■ **Selected excerpt**:
============================================================

For Southern Power's energy-related derivatives not designated as hedging instruments, a portion of the pre-tax realized and unrealized gains and losses was associated with hedging fuel price risk of certain PPA customers and had no impact on net income or on fuel expense as presented in Southern Company's and Southern Power's statements of income for the three and nine months ended September 30, 2014 and 2013. This third party hedging activity has been discontinued.
Contingent Features
The registrants do not have any credit arrangements that would require material changes in payment schedules or terminations as a result of a credit rating downgrade. There are certain derivatives that could require collateral, but not accelerated payment, in the event of various credit rating changes of certain Southern Company subsidiaries. At September 30, 2014, the registrants' collateral posted with their derivative counterparties was immaterial.

============================================================

■ **Exercise data**:
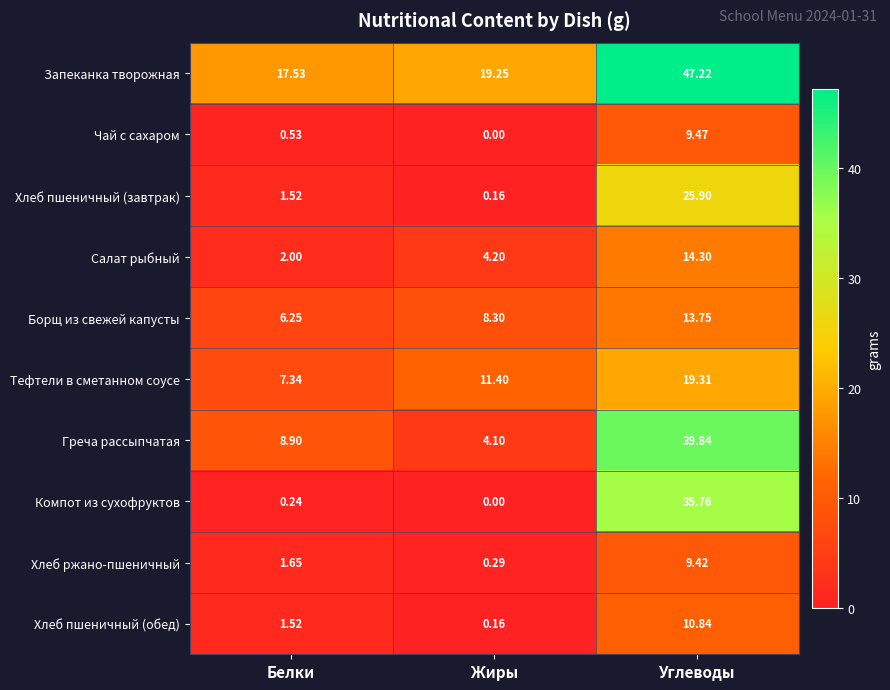

At which label is Греча рассыпчатая closest to 21?

Белки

============================================================

Which distinct numbers written in digits appear in the excerpt on Southern Power's derivatives and contingent features? List each one once. You won't need the data for this.

■ **Response for this exercise**: 30, 2014, 2013